SBIRTACCIO
7Jan12
Great rewiew...
A delicious film to look at but frankly all the existential and surreal touches hammer to death by the Swinging London context were overplayed and undercooked at the same time. I found Hemmings performance hypnotic when he was not talking.
Fashionable pessimism to the nth degree.Ennui in a tight suit,existential undertones,self-discovery,and subtle narrative. Made for mainstream audiences to feel like intellectuals, to pick apart and attach to various meanings. This film is good, great actually, but Antonioni could have done far, far better when working with what he was, and I disdain the fashionable London-in-the-60's context to rely and fall back on.
three fourths into the film I was scanning the obscure backgrounds for other murders.
A difficult film to grasp, the kind that arrived nowhere veeery slowly. Confusing and disjointed, no atmosphere or ambiance. And I have absolutely no emotional attachment to the protagonist. I was never involved enough in it to actually care. To me, this film remains shallow and unsatisfying. Whatever impact this film had on the positive audience does not apply on me.
Interesting. Not sure if it's my favorite Antonioni, but I enjoyed it. What a lame review I'm giving.
Really unlikable boorish main character , really slow and uneven pace, absolutely no explanation or resolution for the main problem, ah I don't know what to say. There are some beautiful shots like the park scene, the veruschka photoshoot act but I just don't know. I kept browsing my internet the entire time I was watching this to be honest.
I first saw this movie when I was a kid, maybe 13. I'd been shooting since I could thieve my dad's camera (a box brownie) and afford film. Hemming's character is not at all sympathetic but the potential that living the life of a photographer held seemed amazing. I was inspired to start my own photography business by this film, and although it doesn't pay the bills, it's still a way to express my creativity.
A friend of mine popped this movie in one night. I wasn't quite prepared, as this was my first Antonioni experience and I knew nothing of the man. As with my first Bergman viewing, I had nothing to compare it to. I had to chew on it for a few days, and, of course, it nagged at me growing into an inexplicable affection. L'Avventura and Red Desert followed, sealing Antonioni as one of my favorites.
my least favorite Antonioni: too much about the boredom it becomes boring, but I think M.A. was just trying to do Hitchcock, his way. I felt restless watching this and very, very hot. the atmosphere of a thriller without the satisfaction of a tingling release.

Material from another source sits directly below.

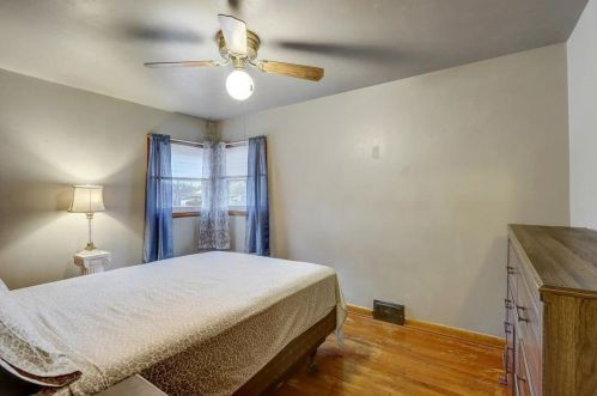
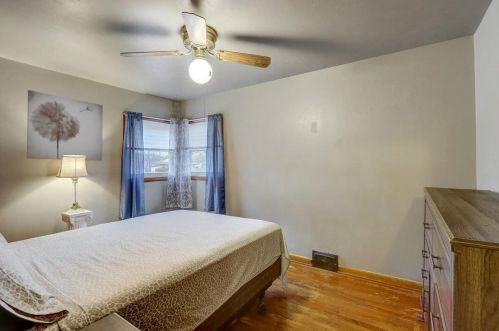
+ wall art [26,89,104,162]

I did not relate to all the bony frames in the movie & the main character's obvious contempt for women.
While watching it I felt as if the director had no idea what he was doing. However once it ended I felt as if something profound had happened to me. I'll still have to think this one over but as of right now I'm gonna give it 4/5.
I'm going to have to revisit this sometime within this or next year. An interesting observation on a time, setting, and place. To me, it's a film about the failures of youth and the misconceptions of art and the artist.
http://sudiptopondering.blogspot.com/2011/07/blowup-how-close-can-you-get-to-subject.html - Would have posted as a review, but it's full of screenshots and videos (which I don't know to embed in MUBI). :|
The only Antonioni film I feel positively excited about! (I like The Passenger, though in a distant way.) The way it subverts cinematic language is excellent - the extreme close up makes the object disintegrate, and the reaction shot misleads.
The scene in which Antonioni creates suspense by way of Hemmings hanging up and examining photos is unreal. It's unlikely, and so eerie, which only makes it more unlikely.
Antonioni at the peak of his powers. The closing metaphor is a bit heavyhanded but whatever.
Admittedly I did fall asleep around the 30 minute mark. But then I woke up, rewound, and watched the rest, which I enjoyed. I 'get' it, most of it anyway. Hemmings is perhaps the most bored, distracted protagonist I've ever seen, but it is interesting to watch rather than banal, and that's not just because of his sweet jacket and boyish good looks.
It seeps boredom which was extremely intereszing to watch. Also, there was some breathtaking imagery, esp in tHe first and last part. Tehnically flawless, it failed to engage me emotionally although I would arge that emotional entanglement is neither what the film's about nor what the direcor wanted to create in the viewer. What I hated, though and what ruined the experience for me, is the omnipresent sexism.